Et parmi ces images, ces représentations de "l'autre", surgissent abondamment des odalisques, esclaves des harems, fantasme parmi les fantasmes des peintres et des écrivains occidentaux du XIXème siècle et du XXème, tissant un imaginaire collectif, où les femmes idéales seraient irréelles, à disposition des mâles, obéissantes et reposantes.
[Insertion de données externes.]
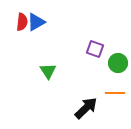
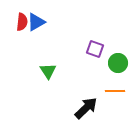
orange line: moved 2 px up
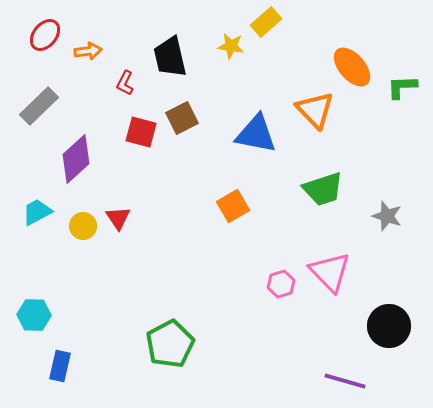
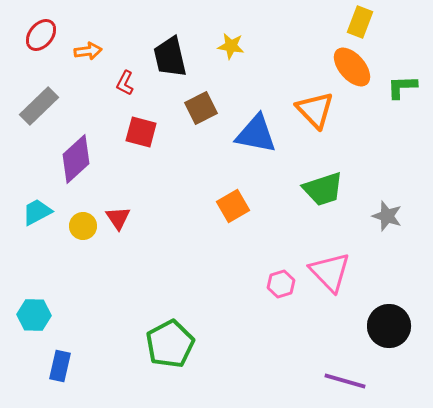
yellow rectangle: moved 94 px right; rotated 28 degrees counterclockwise
red ellipse: moved 4 px left
brown square: moved 19 px right, 10 px up
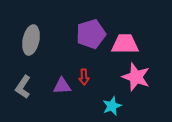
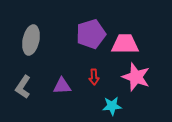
red arrow: moved 10 px right
cyan star: rotated 18 degrees clockwise
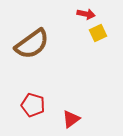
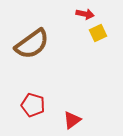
red arrow: moved 1 px left
red triangle: moved 1 px right, 1 px down
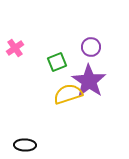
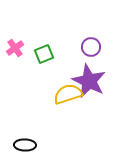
green square: moved 13 px left, 8 px up
purple star: rotated 8 degrees counterclockwise
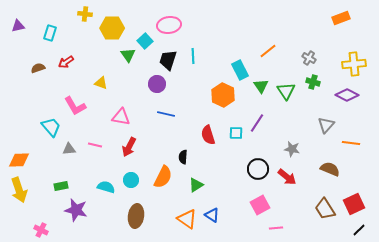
Or nous rappelle justement rappelle l'historienne britannique Lynne Thornton dans son ouvrage "La femme dans la peinture orientaliste", dès 1878, l'anthropologue allemand Carl Benjamin Klunzinger décrivait une tout autre vie à propos des orientales : " contrairement à ce que les habituelles descriptions de la vie de harem nous portent à croire, elles ne passent pas leur vie allongées sur un divan […], parées d’or et de pierres précieuses, fumant et appuyant sur des coussins qui s’affaissent ces bras rendus si potelés par l’indolence, tandis que les eunuques et les esclaves se tiennent devant elles, impatients de leur épargner le moindre mouvement ".
Elle même introduisait ainsi sa thèse : "A partir des années 1700 et jusque vers 1920, les histoires hautes en couleur, connues communément sous le titre Les mille et une nuits, ou encore Nuits arabes, connurent un succès considérable et durable. Alors que ces récits étaient traversés d'une intense spiritualité, c'est le thème de la sexualité, de l'amour et de la violence qui ont laissé une trace indélébile d'un Orient poétique, érotique et violent".
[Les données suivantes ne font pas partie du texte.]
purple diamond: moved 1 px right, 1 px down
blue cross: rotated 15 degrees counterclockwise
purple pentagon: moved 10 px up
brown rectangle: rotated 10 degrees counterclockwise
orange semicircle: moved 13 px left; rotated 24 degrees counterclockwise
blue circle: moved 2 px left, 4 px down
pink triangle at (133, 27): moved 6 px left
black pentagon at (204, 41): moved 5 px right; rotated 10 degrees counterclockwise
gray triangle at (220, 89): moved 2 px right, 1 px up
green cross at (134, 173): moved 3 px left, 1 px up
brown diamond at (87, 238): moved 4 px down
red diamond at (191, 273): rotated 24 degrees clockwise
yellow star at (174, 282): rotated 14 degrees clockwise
Et puis, près de moi, sous une tente, à l'ombre d'un aloès aux larges feuilles, quelque femme à la peau brune
Les artistes ne furent pas les seuls à inventer cet Orient mythique et ces femmes idéales à leurs appétits de mâles colonisateurs. Il suffit de lire le Journal d'Orient de Flaubert, publié après la mort de l'auteur de Madame Bovary, recueil de morceaux de journal intime et de lettres à ces amis restés de l'autre côté des rives de la Méditerranée.
"Je rêvais de lointains voyages dans les contrées du Sud ; je rêvais l'Orient et ses sables immenses, ses palais que foulent les chameaux et leurs clochettes d'airain ; je rêvais les cavales bondir vers l'horizon rougi par le soleil ; je voyais des vagues bleues, un ciel pur, un sable d'argent ; je sentais le parfum de ces océans tièdes du Midi ; et puis, près de moi, sous une tente, à l'ombre d'un aloès aux larges feuilles, quelque femme à la peau brune, au ragréé ardent, qui m'entourait de ses deux bras et me parlait la langue des houris."
Dans une missive adressée depuis Le Caire à son ami, Louis-Hyacinthe Bouilhet, il enfonce le clou et se laisse aller. "À Esneh j’ai en un jour tiré 5 coups et gamahuché 3 fois. Je le dis sans ambage ni circonlocution. J’ajoute que ça m’a fait plaisir. Kuchuk-Hanem est une courtisane fort célèbre. […] C’est une impériale bougresse, tétonneuse, viandée, avec des narines fendues, des yeux démesurés, des genoux magnifiques, et qui avait en dansant de crânes plis de chair sur son ventre. […] Le soir, nous sommes revenus chez Kuchuk-Hanem. Il y avait 4 femmes danseuses et chanteuses, almées (le mot almée veut dire savante, bas bleu. Comme qui dirait putain, ce qui prouve, Monsieur, que dans tous les pays les femmes de lettres !!!…). La fête a duré depuis 6 heures jusqu’à 10 heures 1/2, le tout entremêlé de coups."
Ainsi, bardé-e de ces imaginaires construits, mais conscients de leur prégnance, peut on se régaler de la superbe mise en espace des toiles de Benjamin Constant au musée des Beaux Arts de Montréal.